Pleasing as this was, the prospect of three and a half to four hours in the company of other people, in public was a bit daunting. She played through the prospective evening in her mind. Gelato: I've never had it, but I do enjoy most frozen desserts. One doesn't have to keep up a constant stream of small talk when one is eating. If the shop isn't too noisy or crowded, this part should be fairly undemanding. If it is unduly noisy, I can always steer us down toward the waterfront on our walk. That's normally quiet in the evenings, and the lights on the water are rather pretty. Has Marcella seen them yet? She has an intrepid nature, by all indications, but most young women don't go for long walks after dark without a specific destination in mind.
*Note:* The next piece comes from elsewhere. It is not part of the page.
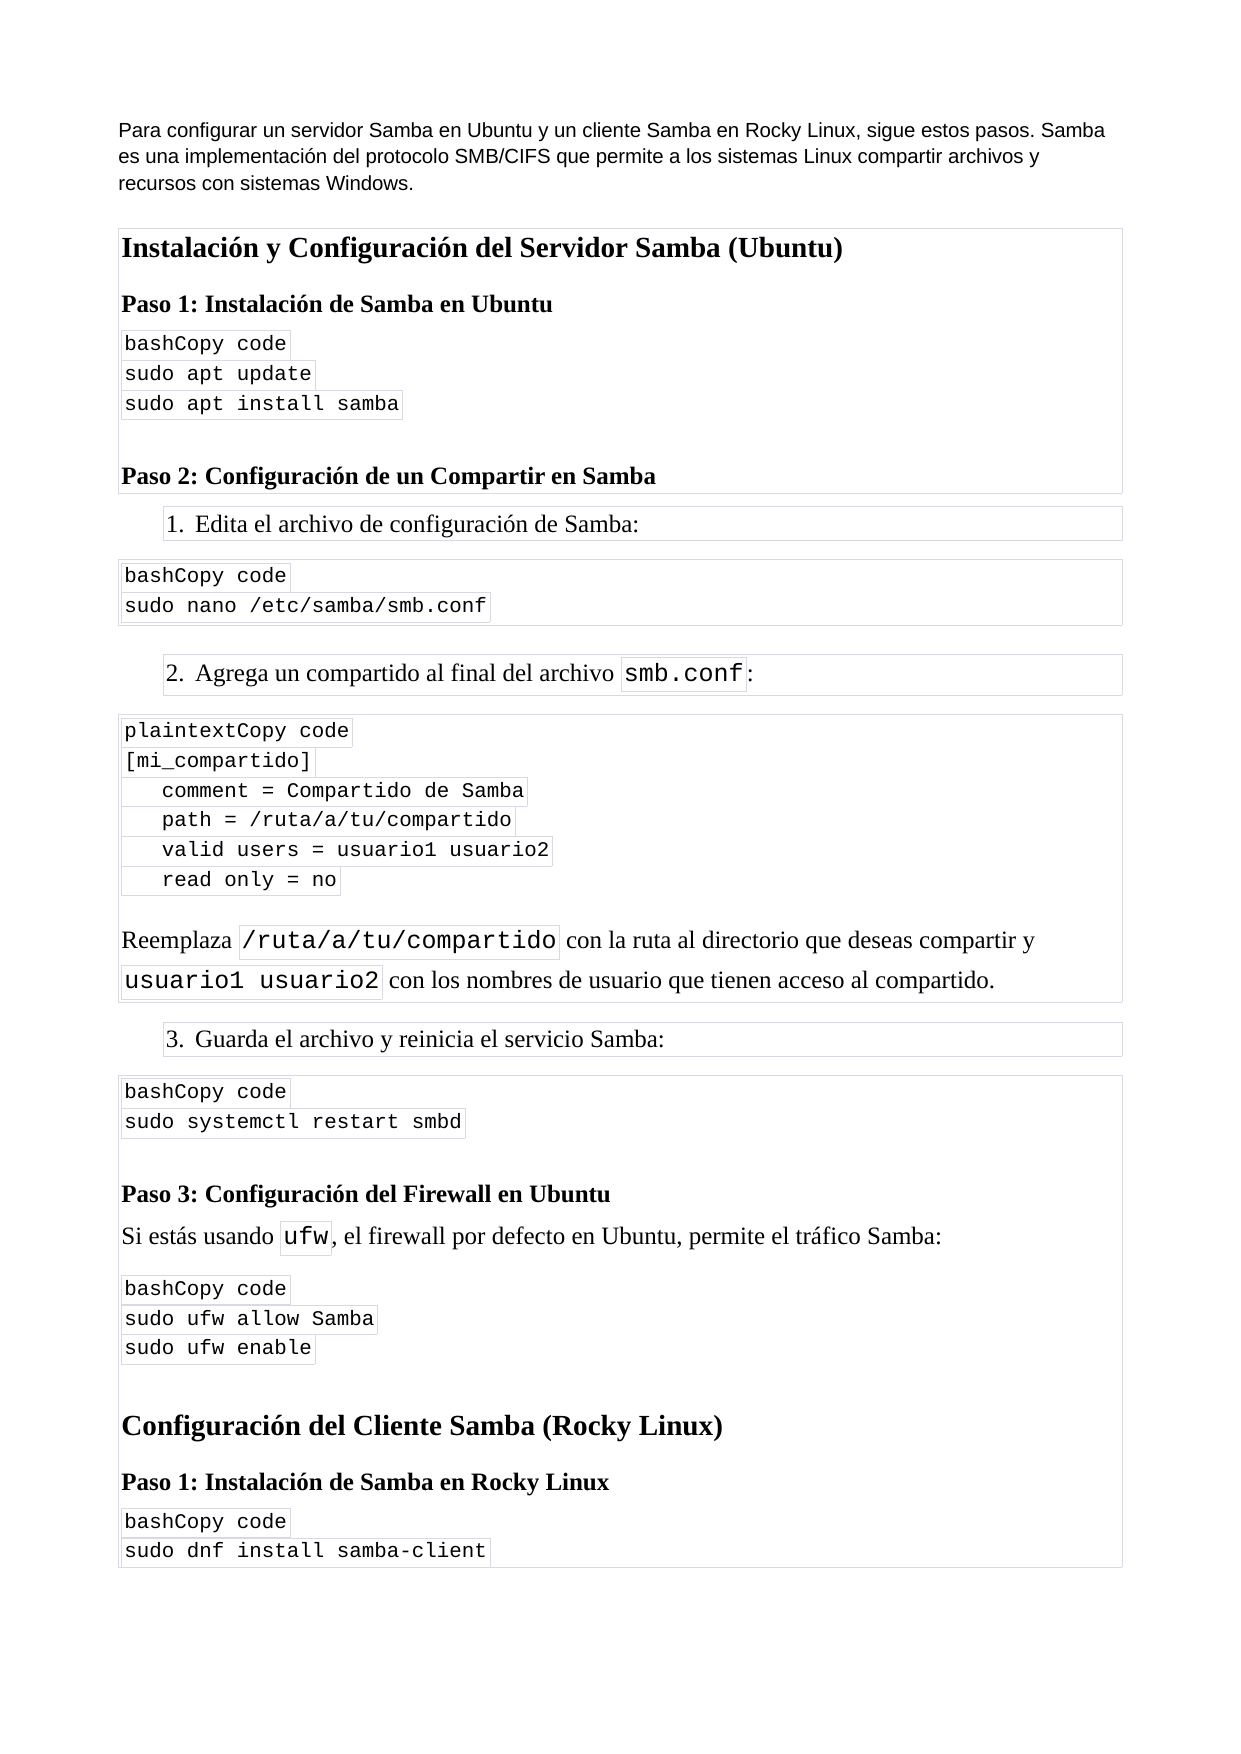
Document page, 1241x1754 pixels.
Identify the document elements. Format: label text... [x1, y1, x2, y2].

Viviane's mind briefly flitted through the various dire warnings she'd been given regarding socializing with near-strangers, and brushed them aside. An apartment-dwelling young woman with a roommate and no car has a vanishingly small chance of turning out to be a serial killer or kidnapper, she reflected, amused. If nothing else, where would she put her victims? You'd think even an exceptionally tolerant roommate would draw the line at dead bodies or trussed-up hostages littering the place. Viviane giggled a little at the mental image of Marcella's attempt to play innocent as her nameless, faceless, gluten-intolerant roommate berated her for hiding a corpse behind the living-room sofa.
The concert itself didn't pose too many potential problems. All one had to do was sit, listen, and appreciate or make snarky internal commentary in one's head, depending on the quality of the performance. Viviane's only worry was the potential size and density of the crowd. Marcella had claimed that there was usually “plenty of breathing room,” but Viviane had no idea if this Friday would be one of the exceptions, or what Marcella's standards of adequacy were in this context. Marcella was a rather smaller person than Viviane was, and by all indications rather more at ease around other life forms. Well, there was nothing for it. Viviane had managed to keep herself together in packed lecture halls, and even the full turnout of the Bellehaven Schubert Appreciation Society couldn't be worse than that.
All that remained was to plot out the route to Paradiso, decide what to wear, and make a list of a few potential conversational topics. Viviane was normally confident in her ability to think on her feet, but sustained polite conversation is not the sort of thing one wants to walk into completely unprepared.